PAZ EN COLOMBIA: ¿QUÉ FUE DEL SUEÑO ARMADO?



Toda esperanza por alcanzar la paz, llena de alegría y deslumbra cualquier voluntad para mirarnos una vez más como seres humanos. Uno al lado de los otros, respetándonos y dándonos siempre una oportunidad para abrazarnos, saludarnos como amigos y pensar que podremos contar con alguien cuando así lo necesitemos. La paz es un aire fresco de tranquilidad que nos hace vivir plenamente y, por esto, los históricos acuerdos de paz firmados en Colombia el 26 de septiembre de 2016, no solamente pusieron fin a un largo camino sangriento que duró cincuenta años, sino que hoy día obligan a pensar en lo inútil, demasiado costoso y nihilista que resulta ser la organización de grupos armados para tomar el poder.

Quizás lo más relevante para evaluar un acuerdo de paz sea el análisis de los alcances huecos que implica la lucha armada. ¿Cómo aprecian la paz aquellos que decían jugarse todo con el fin de transformar el mundo? Resulta irónico, casi absurdo, por no decir simplemente necio, escuchar los aplausos de varios ex militantes de la izquierda marxista revolucionaria que gritaban eufóricos para colocarse a favor de los acuerdos de paz, cuando en sus épocas universitarias y adolescentes, se embriagaban con las estrategias del foco guerrillero, obnubilados por la figura del Che que todavía cuelga como una insignia o marca registrada en sus oficinas, supuestamente para rendir culto a un héroe rebelde. El Che jamás habría apoyado la paz en Colombia. Es para morir de risa. Hoy día como ayer, aquellos que defendieron la lucha armada, jamás pensaron en el costo humano y vacío al que conducen los experimentos de un conflicto armado.

También están aquellos hombrecillos de convicciones débiles, mediocres o seguidores de ovejas. Si el viento soplaba hacia la izquierda y se podía ganar alguna ventajilla sin estar plenamente esclarecido sobre mayores esfuerzos, aplaudían también la propuesta de impulsar la revolución violenta, aunque se hubieran orinado de pánico en sus pantalones al ver un agota de su propia sangre. ¿Qué pueden decir con argumentos claros, ideas sensatas y conducta ética los revolucionarios de papel, a sus hijos en este siglo XXI sobre el papel de la lucha armada? Quizás junto a unas cervezas, buena comida, un cigarro y la tranquilidad del hogar, podrían expresar que “no vale la pena”. Todo fue sólo pose o impulsividad irresponsable pero con consecuencias nefastas.

Desde el entrenamiento militar, la disciplina corporal para aguantar una campaña militar, hasta la necesaria transformación de la conciencia que se anime a matar, asesinar e inmolarse por razones tácticas o ideológicas que liquiden al enemigo, el tipo de persona que enaltece la lucha armada es un ser subnormal.
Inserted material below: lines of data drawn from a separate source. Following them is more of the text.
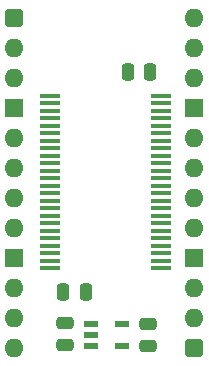
<source format=gts>
%TF.GenerationSoftware,KiCad,Pcbnew,8.0.7*%
%TF.CreationDate,2025-01-27T09:30:16+02:00*%
%TF.ProjectId,SD Card Read Data,53442043-6172-4642-9052-656164204461,V0*%
%TF.SameCoordinates,Original*%
%TF.FileFunction,Soldermask,Top*%
%TF.FilePolarity,Negative*%
%FSLAX46Y46*%
G04 Gerber Fmt 4.6, Leading zero omitted, Abs format (unit mm)*
G04 Created by KiCad (PCBNEW 8.0.7) date 2025-01-27 09:30:16*
%MOMM*%
%LPD*%
G01*
G04 APERTURE LIST*
G04 Aperture macros list*
%AMRoundRect*
0 Rectangle with rounded corners*
0 $1 Rounding radius*
0 $2 $3 $4 $5 $6 $7 $8 $9 X,Y pos of 4 corners*
0 Add a 4 corners polygon primitive as box body*
4,1,4,$2,$3,$4,$5,$6,$7,$8,$9,$2,$3,0*
0 Add four circle primitives for the rounded corners*
1,1,$1+$1,$2,$3*
1,1,$1+$1,$4,$5*
1,1,$1+$1,$6,$7*
1,1,$1+$1,$8,$9*
0 Add four rect primitives between the rounded corners*
20,1,$1+$1,$2,$3,$4,$5,0*
20,1,$1+$1,$4,$5,$6,$7,0*
20,1,$1+$1,$6,$7,$8,$9,0*
20,1,$1+$1,$8,$9,$2,$3,0*%
G04 Aperture macros list end*
%ADD10RoundRect,0.250000X-0.250000X-0.475000X0.250000X-0.475000X0.250000X0.475000X-0.250000X0.475000X0*%
%ADD11RoundRect,0.250000X0.250000X0.475000X-0.250000X0.475000X-0.250000X-0.475000X0.250000X-0.475000X0*%
%ADD12O,1.600000X1.600000*%
%ADD13R,1.600000X1.600000*%
%ADD14RoundRect,0.400000X-0.400000X-0.400000X0.400000X-0.400000X0.400000X0.400000X-0.400000X0.400000X0*%
%ADD15R,1.800000X0.430000*%
%ADD16RoundRect,0.250000X0.475000X-0.250000X0.475000X0.250000X-0.475000X0.250000X-0.475000X-0.250000X0*%
%ADD17R,1.150000X0.600000*%
G04 APERTURE END LIST*
D10*
%TO.C,C1*%
X6046000Y-23241000D03*
X4146000Y-23241000D03*
%TD*%
D11*
%TO.C,C4*%
X9575000Y-4572000D03*
X11475000Y-4572000D03*
%TD*%
D12*
%TO.C,J1*%
X15240000Y0D03*
X15240000Y-2540000D03*
X15240000Y-5080000D03*
D13*
X15240000Y-7620000D03*
D12*
X15240000Y-10160000D03*
X15240000Y-12700000D03*
X15240000Y-15240000D03*
X15240000Y-17780000D03*
D13*
X15240000Y-20320000D03*
D12*
X15240000Y-22860000D03*
X15240000Y-25400000D03*
D14*
X15240000Y-27940000D03*
D12*
X0Y-27940000D03*
X0Y-25400000D03*
X0Y-22860000D03*
D13*
X0Y-20320000D03*
D12*
X0Y-17780000D03*
X0Y-15240000D03*
X0Y-12700000D03*
X0Y-10160000D03*
D13*
X0Y-7620000D03*
D12*
X0Y-5080000D03*
X0Y-2540000D03*
D14*
X0Y0D03*
%TD*%
D15*
%TO.C,IC2*%
X3048000Y-21208000D03*
X3048000Y-20574000D03*
X3048000Y-19938000D03*
X3048001Y-19304000D03*
X3048001Y-18668000D03*
X3048000Y-18034000D03*
X3048000Y-17398000D03*
X3048000Y-16764000D03*
X3048000Y-16128000D03*
X3048001Y-15494000D03*
X3048000Y-14858000D03*
X3048000Y-14224000D03*
X3048000Y-13588000D03*
X3048000Y-12954000D03*
X3048001Y-12318000D03*
X3048000Y-11684000D03*
X3048000Y-11048000D03*
X3048000Y-10414000D03*
X3048000Y-9778000D03*
X3048001Y-9144000D03*
X3048001Y-8508000D03*
X3048000Y-7874000D03*
X3048000Y-7238000D03*
X3048000Y-6604000D03*
X12448000Y-6604000D03*
X12448000Y-7238000D03*
X12448000Y-7874000D03*
X12447999Y-8508000D03*
X12447999Y-9144000D03*
X12448000Y-9778000D03*
X12448000Y-10414000D03*
X12448000Y-11048000D03*
X12448000Y-11684000D03*
X12447999Y-12318000D03*
X12448000Y-12954000D03*
X12448000Y-13588000D03*
X12448000Y-14224000D03*
X12448000Y-14858000D03*
X12447999Y-15494000D03*
X12448000Y-16128000D03*
X12448000Y-16764000D03*
X12448000Y-17398000D03*
X12448000Y-18034000D03*
X12447999Y-18668000D03*
X12447999Y-19304000D03*
X12448000Y-19938000D03*
X12448000Y-20574000D03*
X12448000Y-21208000D03*
%TD*%
D16*
%TO.C,C11*%
X11333000Y-25892000D03*
X11333000Y-27792000D03*
%TD*%
D17*
%TO.C,IC1*%
X9077000Y-25908000D03*
X9077000Y-27808000D03*
X6477000Y-27808000D03*
X6477000Y-26858000D03*
X6477000Y-25908000D03*
%TD*%
D16*
%TO.C,C10*%
X4259000Y-25842000D03*
X4259000Y-27742000D03*
%TD*%
M02*

</source>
Declarar la guerra, sabiendo que todo engloba un sacrificio de dudosa recompensa espiritual o ética, es una decisión delincuencial. En algún momento, un conjunto de recompensas materiales atrajo al grupo armado, pero no satisficieron el aliciente inicial que, aparentemente, era el fundamento de la revolución: la transformación social, económica, cultural y política que otorgue una verdadera emancipación.

La guerra es un campo de batalla donde se vive o muere. ¿Realmente un ser humano que se precie de tal puede ver en las armas, la violencia y la sangre, una ventana hacia diferentes formas de liberación? De ninguna manera. Las armas son instrumentos de mal agüero cuando son utilizadas a tontas y a locas. Por lo tanto, la guerra o revolución armada es un asunto tenebroso y da miedo pensar que haya hombres y mujeres que puedan apoyarla sin reflexionar sobre el sufrimiento, la muerte, la extorsión, las heridas del alma, los lisiados, la venganza y, en fin, un abanico de sinsentidos que jamás justificarán el logro de resultados positivos.

La lucha armada degenerará siempre en delincuencia y traición de los principios o valores revolucionarios, puesto que el instinto de autodestrucción y supervivencia en cualquier empeño violento, hará que predomine la fiereza. Las Fuerzas Armadas Revolucionarias de Colombia (FARC) financiaron su larga lucha insulsa con el narcotráfico, el secuestro, los crímenes de lesa humanidad que cometieron y, por último, se quedaron en la puerta del baño: no tomaron el poder porque sencillamente no podrían conducir un Estado donde se requiere una legitimidad popular que no descansa en las armas.


Los acuerdos de paz enseñan que todo revolucionario es un ser primitivo. Un pobre tipo que debe avergonzarse por no haber muerto glorificado al buscar el comunismo y, asimismo, tendría que abochornarse al contentarse con pegar la imagen del Che en una época donde su propia hipocresía ideológica le hace ver que la lucha armada fue una completa estupidez.